The task: Do the following statements agree with the essay on leaving the city for the country? For each, answer yes or no and quote the deciding words of the essay. 1. The writer left city life after COVID arrived. 2. The pest-elimination specialist failed to deal with the rodents. 3. The writer calls the move the best experience of their life.

Excerpt provided:
********

We stream from the cities at every opportunity in search of wild coastlines and quaint farm stays. We live long weekend to long weekend, taking big gulps of fresh air before returning to our busy lives. The Sunday afternoon drives back get a little harder every time.
Shantel Wetherall made a tree change but found it tougher than she’d expected.
After years of short trips in which I single-handedly sustained the Australian chutney industry, it just wasn’t enough anymore. I’d been saving hard for my first home, and when I was faced with the choice between a tiny inner-city apartment and a fixer-upper in the outer-outer ’burbs, the idea of a tree change started bubbling up.
Then COVID came, and, like so many others, I took the plunge and said goodbye to city life. Stuff waiting, I thought. I’m an independent woman. I can do it myself. But I was wrong.
I’m not completely new to living regionally. The best bits of my childhood were spent in a tiny village in the English countryside. But there are things I wish I’d known before letting fond memories and enthusiasm spur me to spend my life savings on a country pile.
I was sold before I’d reached the end of the winding driveway. The huge manna gum at the back door and the fairy-wren hopping about with his harem were the icing on the cake. With my dog, life and all my hopes chucked in the car, I headed north to start a new life on Djaara country in central Victoria.
The house was a dream – until the rats came.Credit: Shantel Wetherall
There was trouble in paradise before dawn. I woke early, made a celebratory cup of tea and headed out to take in the serenity. It was a crisp day in June, mist hovered a foot off the paddocks, and the first rays of sun sparkled on the wreckage strewn across the grass. Machinery parts, mattress guts, rusty metal and rotten wood. The contents of several sheds spewed out over my dream home in the bush. Clearing up the previous owner’s liberal interpretation of “vacant possession” ultimately took many months, thousands of dollars and a good few neighbours with trailers. The seller was a notorious local larrikin and had run rings around me, my building inspector and the lawyer. Expensive lessons were learned.
Then the rodents came. They scratched their way through the cladding, into the attic, into the living room walls, into the pantry, the kitchen cabinets, the air conditioning ducts and the fuse box, chewing and pooping as they went. Mice ran across my pillows at night. Rats made direct eye contact with me and stood their ground in broad daylight. When my neighbour warned me that it could reach plague proportions, I knew I was in way over my head. Thank god for a referral to a “pest-elimination specialist”. Thankfully, he did his job very well.
Rather than spending my days sharing highlight reels of farmers markets and wicker baskets, this has been one of the hardest challenges I’ve ever taken on. Yet it is still, without a doubt, the best experience I’ve ever had. I fell in love with a charming house and some beautiful trees, but falling flat on my face repeatedly is what really showed me why I’m here.
I’d thought quitting the city was the peak of independence. In fact, it’s quite the opposite. Away from urban conveniences, there’s no amount of money or hard work that can insulate you from the reality that we need other people – and I treasure the new community I’m building. Each stuff-up has forced me to swallow my pride and ask for help, and my neighbours have been incredible (even when they’re popping over to commiserate or crack a joke at my expense). They’ve helped me navigate the setbacks and, in exchange, I’ve helped corral escaped cows, taken on duck-sitting shifts, and pitched in with the clubs and groups that knit everyone together.
You just can’t do it all yourself, and that’s the best bit. Livestock push down fences, ’roos jump out on the road, and bushfires don’t care if you’re chatting with your neighbours. There’s no holding onto the modern obsession with hyper-independence if you want to live well out here. Dropping that has been so good for the soul. Most importantly, accepting that you need help from others means you have a country life, not just a country house.
Yes, it’s an adventure. And that’s before I even mention the snakes, rural Tinder or the bedroom-invading sheep.
Shantel Wetherall is a British/Australian writer.

********

Recorded data:
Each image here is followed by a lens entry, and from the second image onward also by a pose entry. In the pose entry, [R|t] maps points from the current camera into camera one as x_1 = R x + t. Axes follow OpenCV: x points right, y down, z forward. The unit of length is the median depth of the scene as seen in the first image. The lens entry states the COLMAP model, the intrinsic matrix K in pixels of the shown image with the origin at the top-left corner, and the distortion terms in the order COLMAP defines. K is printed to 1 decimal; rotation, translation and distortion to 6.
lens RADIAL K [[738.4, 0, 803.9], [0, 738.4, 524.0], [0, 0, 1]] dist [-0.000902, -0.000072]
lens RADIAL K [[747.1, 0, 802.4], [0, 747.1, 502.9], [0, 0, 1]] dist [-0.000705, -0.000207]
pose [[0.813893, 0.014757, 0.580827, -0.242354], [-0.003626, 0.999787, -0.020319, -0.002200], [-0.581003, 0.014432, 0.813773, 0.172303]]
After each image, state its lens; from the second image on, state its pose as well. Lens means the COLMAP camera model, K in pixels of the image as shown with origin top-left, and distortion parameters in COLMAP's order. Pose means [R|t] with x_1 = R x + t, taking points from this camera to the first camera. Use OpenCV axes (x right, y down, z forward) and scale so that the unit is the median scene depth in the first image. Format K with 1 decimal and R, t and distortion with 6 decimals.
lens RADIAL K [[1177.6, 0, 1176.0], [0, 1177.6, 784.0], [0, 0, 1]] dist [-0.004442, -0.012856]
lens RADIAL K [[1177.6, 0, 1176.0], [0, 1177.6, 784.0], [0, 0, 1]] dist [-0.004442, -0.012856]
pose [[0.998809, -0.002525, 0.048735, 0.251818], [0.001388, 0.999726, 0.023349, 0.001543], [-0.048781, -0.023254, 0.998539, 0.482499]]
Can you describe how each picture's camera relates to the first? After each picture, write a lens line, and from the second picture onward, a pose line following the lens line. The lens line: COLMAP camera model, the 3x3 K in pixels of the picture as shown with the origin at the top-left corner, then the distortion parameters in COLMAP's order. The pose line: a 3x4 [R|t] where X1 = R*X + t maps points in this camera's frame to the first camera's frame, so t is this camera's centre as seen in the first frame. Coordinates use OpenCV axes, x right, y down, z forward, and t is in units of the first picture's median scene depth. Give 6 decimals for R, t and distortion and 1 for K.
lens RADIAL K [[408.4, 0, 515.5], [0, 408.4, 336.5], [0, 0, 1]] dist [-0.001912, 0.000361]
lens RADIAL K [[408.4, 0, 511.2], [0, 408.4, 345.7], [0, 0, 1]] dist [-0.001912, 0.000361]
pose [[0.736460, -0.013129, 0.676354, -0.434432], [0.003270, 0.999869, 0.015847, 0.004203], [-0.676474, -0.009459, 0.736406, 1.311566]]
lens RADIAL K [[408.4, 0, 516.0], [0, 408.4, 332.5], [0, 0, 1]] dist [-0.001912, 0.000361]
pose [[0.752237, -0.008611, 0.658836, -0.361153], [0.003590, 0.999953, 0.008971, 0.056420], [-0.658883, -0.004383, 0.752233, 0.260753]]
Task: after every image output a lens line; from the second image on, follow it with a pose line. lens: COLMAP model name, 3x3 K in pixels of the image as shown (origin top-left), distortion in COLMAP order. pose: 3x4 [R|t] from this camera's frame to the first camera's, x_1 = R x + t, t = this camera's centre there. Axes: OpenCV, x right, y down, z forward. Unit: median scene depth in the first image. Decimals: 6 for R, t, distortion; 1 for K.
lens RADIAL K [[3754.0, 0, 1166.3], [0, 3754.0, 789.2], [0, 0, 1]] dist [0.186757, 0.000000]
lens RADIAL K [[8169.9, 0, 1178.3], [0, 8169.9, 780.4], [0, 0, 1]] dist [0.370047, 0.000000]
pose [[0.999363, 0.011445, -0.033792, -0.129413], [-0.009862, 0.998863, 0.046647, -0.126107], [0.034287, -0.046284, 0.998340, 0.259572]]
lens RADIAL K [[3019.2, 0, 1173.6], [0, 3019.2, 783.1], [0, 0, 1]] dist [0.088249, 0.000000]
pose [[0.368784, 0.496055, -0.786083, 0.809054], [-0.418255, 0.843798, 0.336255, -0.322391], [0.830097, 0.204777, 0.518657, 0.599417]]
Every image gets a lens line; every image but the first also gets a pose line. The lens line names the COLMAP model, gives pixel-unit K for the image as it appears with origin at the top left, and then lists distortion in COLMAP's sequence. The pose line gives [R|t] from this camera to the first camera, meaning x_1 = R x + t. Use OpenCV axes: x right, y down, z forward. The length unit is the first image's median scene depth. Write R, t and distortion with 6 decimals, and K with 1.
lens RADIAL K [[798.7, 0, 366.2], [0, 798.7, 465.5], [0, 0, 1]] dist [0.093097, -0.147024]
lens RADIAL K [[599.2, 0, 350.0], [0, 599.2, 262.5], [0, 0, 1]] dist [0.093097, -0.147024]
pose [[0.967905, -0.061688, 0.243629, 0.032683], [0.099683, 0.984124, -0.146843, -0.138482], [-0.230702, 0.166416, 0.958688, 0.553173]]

********

Response for this exercise:
1. Yes: "Then COVID came, and, like so many others, I took the plunge and said goodbye to city life."
2. No: "Thankfully, he did his job very well."
3. Yes: "Yet it is still, without a doubt, the best experience I’ve ever had."